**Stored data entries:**
──────────
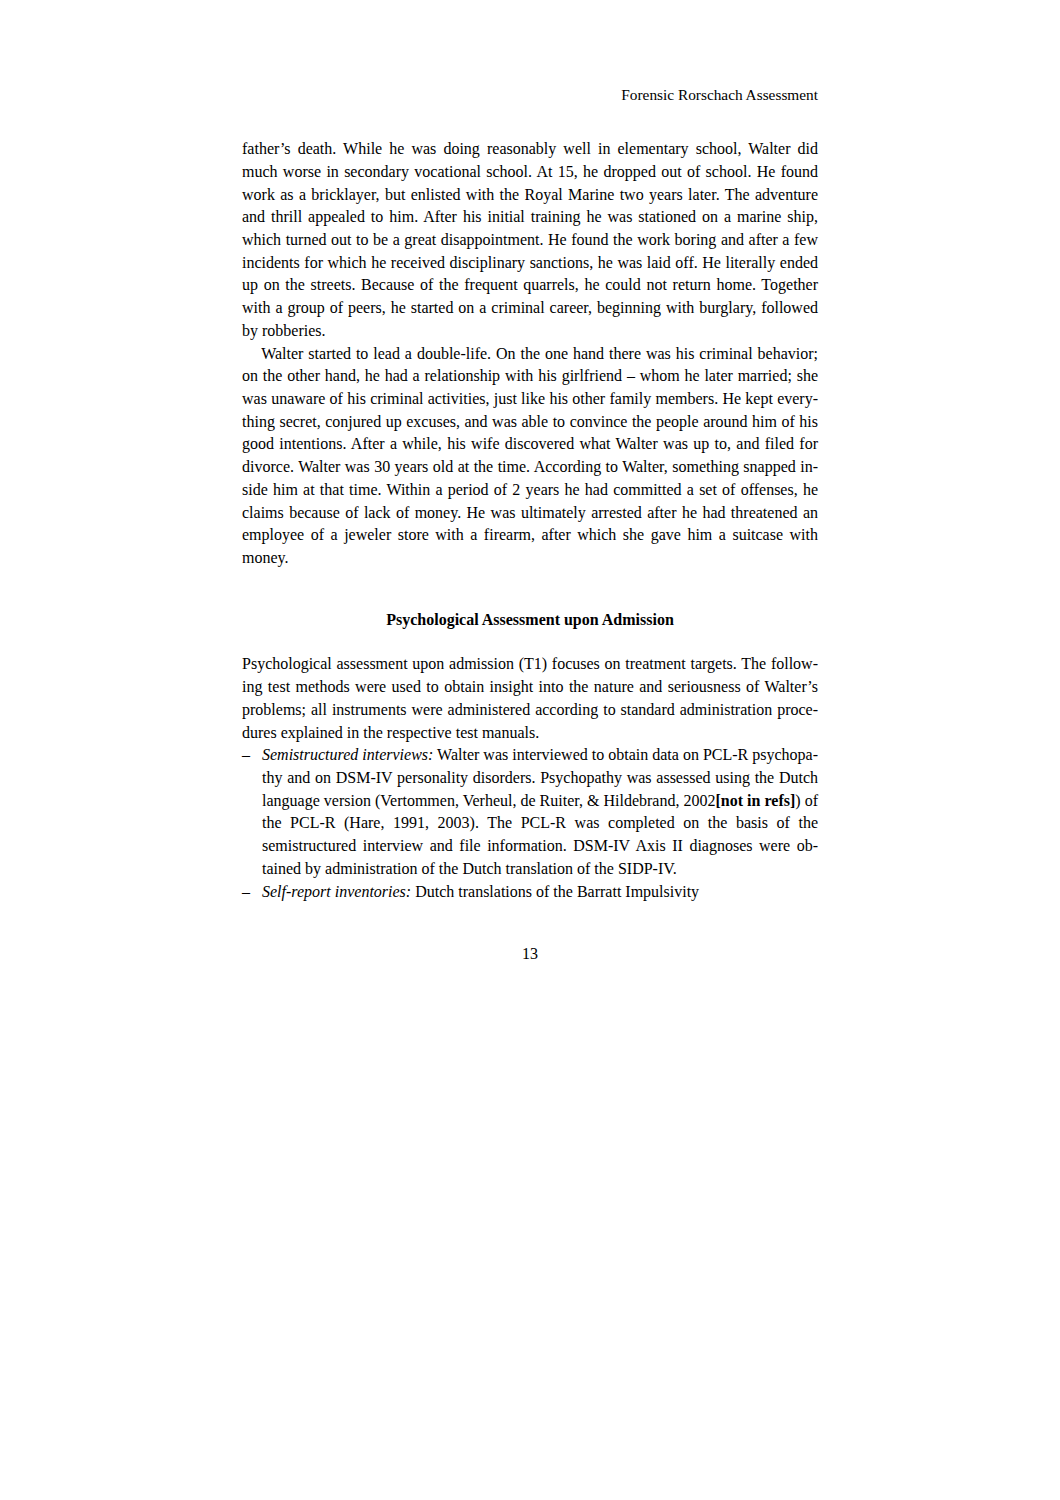Forensic Rorschach Assessment
father’s death. While he was doing reasonably well in elementary school, Walter did much worse in secondary vocational school. At 15, he dropped out of school. He found work as a bricklayer, but enlisted with the Royal Marine two years later. The adventure and thrill appealed to him. After his initial training he was stationed on a marine ship, which turned out to be a great disappointment. He found the work boring and after a few incidents for which he received disciplinary sanctions, he was laid off. He literally ended up on the streets. Because of the frequent quarrels, he could not return home. Together with a group of peers, he started on a criminal career, beginning with burglary, followed by robberies.
Walter started to lead a double-life. On the one hand there was his criminal behavior; on the other hand, he had a relationship with his girlfriend – whom he later married; she was unaware of his criminal activities, just like his other family members. He kept everything secret, conjured up excuses, and was able to convince the people around him of his good intentions. After a while, his wife discovered what Walter was up to, and filed for divorce. Walter was 30 years old at the time. According to Walter, something snapped inside him at that time. Within a period of 2 years he had committed a set of offenses, he claims because of lack of money. He was ultimately arrested after he had threatened an employee of a jeweler store with a firearm, after which she gave him a suitcase with money.
Psychological Assessment upon Admission
Psychological assessment upon admission (T1) focuses on treatment targets. The following test methods were used to obtain insight into the nature and seriousness of Walter’s problems; all instruments were administered according to standard administration procedures explained in the respective test manuals.
Semistructured interviews: Walter was interviewed to obtain data on PCL-R psychopathy and on DSM-IV personality disorders. Psychopathy was assessed using the Dutch language version (Vertommen, Verheul, de Ruiter, & Hildebrand, 2002[not in refs]) of the PCL-R (Hare, 1991, 2003). The PCL-R was completed on the basis of the semistructured interview and file information. DSM-IV Axis II diagnoses were obtained by administration of the Dutch translation of the SIDP-IV.
Self-report inventories: Dutch translations of the Barratt Impulsivity
13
──────────
**Exercise description:**
Which lines of the records hold the string "were"? Copy each one.

**Solution:**
Psychological assessment upon admission (T1) focuses on treatment targets. The following test methods were used to obtain insight into the nature and seriousness of Walter’s problems; all instruments were administered according to standard administration procedures explained in the respective test manuals.
Semistructured interviews: Walter was interviewed to obtain data on PCL-R psychopathy and on DSM-IV personality disorders. Psychopathy was assessed using the Dutch language version (Vertommen, Verheul, de Ruiter, & Hildebrand, 2002[not in refs]) of the PCL-R (Hare, 1991, 2003). The PCL-R was completed on the basis of the semistructured interview and file information. DSM-IV Axis II diagnoses were obtained by administration of the Dutch translation of the SIDP-IV.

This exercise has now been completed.